Valladolid, donde llegó en abril de 1783, tenía entonces varios centros penitenciarios: Chancillería, cárcel de la ciudad, de la Corona, la Galera, la Inquisición, la Universidad y las vinculadas a la justicia eclesiástica. En la cárcel de Chancillería había, según el inglés, 128 hombres y 13 mujeres. «La mayoría de los presos de la Cancillería o de la prisión provincial yacen en un banco en una habitación larga; no tiene mazmorras», señalaba. Peor situación mostraba la prisión de la ciudad, ubicada en la calle de San Lorenzo: «Había en esta ciudad una prisión grande, muy mal construida y mal administrada, que contenía un número inusual de mazmorras húmedas y estrechas (...). En una de ellas encontró a un desafortunado individuo encadenado a una gran piedra, sin otro lugar donde descansar que el suelo húmedo y sucio. Allí se practicaban las crueldades de la tortura. Un infeliz criminal había sido ejecutado recientemente, solo por la confesión de asesinato que le arrancaron mientras estaba bajo tortura, no por el delito del que se le acusaba; de esto se declaró inocente».

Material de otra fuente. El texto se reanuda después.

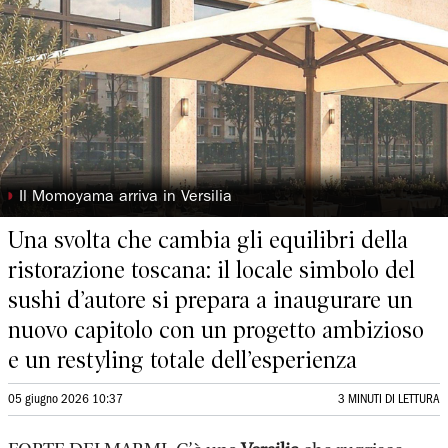
◗
Il Momoyama arriva in Versilia
Una svolta che cambia gli equilibri della
ristorazione toscana: il locale simbolo del
sushi d’autore si prepara a inaugurare un
nuovo capitolo con un progetto ambizioso
e un restyling totale dell’esperienza
05 giugno 2026 10:37
3 MINUTI DI LETTURA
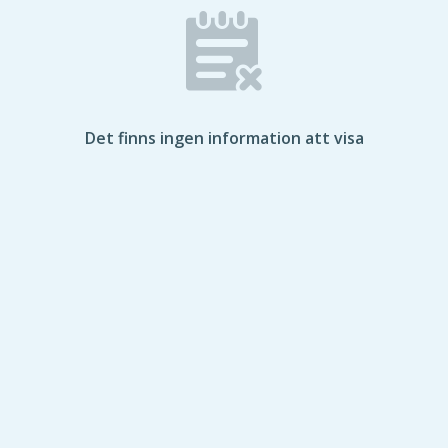
Det finns ingen information att visa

Gracias a la intercesión del conde de Campomanes pudo visitar la sala y cárcel de la Inquisición, instalada en la calle Real de Burgos, aproximadamente donde hoy se encuentra el colegio Macías Picavea. El trato a los presos era más humanitario que en otros presidios. «Fui recibido en la sala de la Inquisición por los dos inquisidores, sus secretarios y dos magistrados, y conducido a dos salas (...). En una sala grande, vi en el suelo y estantes muchos libros prohibidos, algunos de ellos ingleses; en otra habitación, vi multitud de cofres, cuentas y pequeños cuadros. También me mostraron la gorra pintada [en alusión al sambenito] y las vestimentas de las infelices víctimas. Tras varias consultas, me permitieron subir a la escalera privada, por donde se llevan a los presos al tribunal; esta conduce a un pasillo con puertas cerradas, al que no se me permitió entrar».

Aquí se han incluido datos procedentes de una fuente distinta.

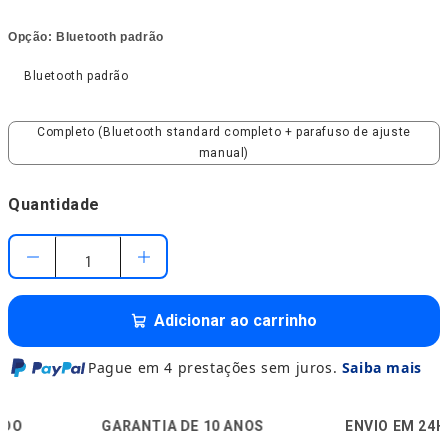
Opção:
Bluetooth padrão
Bluetooth padrão
Bluetooth padrão
Completo (Bluetooth standard completo + parafuso de aju
Completo (Bluetooth standard completo + parafuso de ajuste
manual)
Quantidade
Adicionar ao carrinho
Pague em 4 prestações sem juros.
Saiba mais
🛡️
🚚
🔒
GARANTIA DE 10 ANOS
ENVIO EM 24H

Aunque no pudo entrar en las celdas, los inquisidores le describieron su configuración, la incomunicación de los presos y cómo, una vez dictada sentencia, no había posibilidad de apelación: «Al caminar por el patio y conversar con los inquisidores, supe que las celdas tienen puertas dobles y están separadas por dos paredes para evitar que los prisioneros se acerquen. Además, sobre el espacio entre las paredes hay una especie de chimenea o embudo, cerrado en la parte superior, pero con perforaciones en los laterales, por donde entra aire y un rayo de luz. Estos embudos, me dijeron los inquisidores, tienen doble barrote y uno de ellos sirve para dos celdas. Ambos inquisidores me aseguraron que no pusieron hierros en ninguno de sus prisioneros. Los pasillos a los que se abren algunas celdas tienen pequeñas aberturas para la entrada de luz».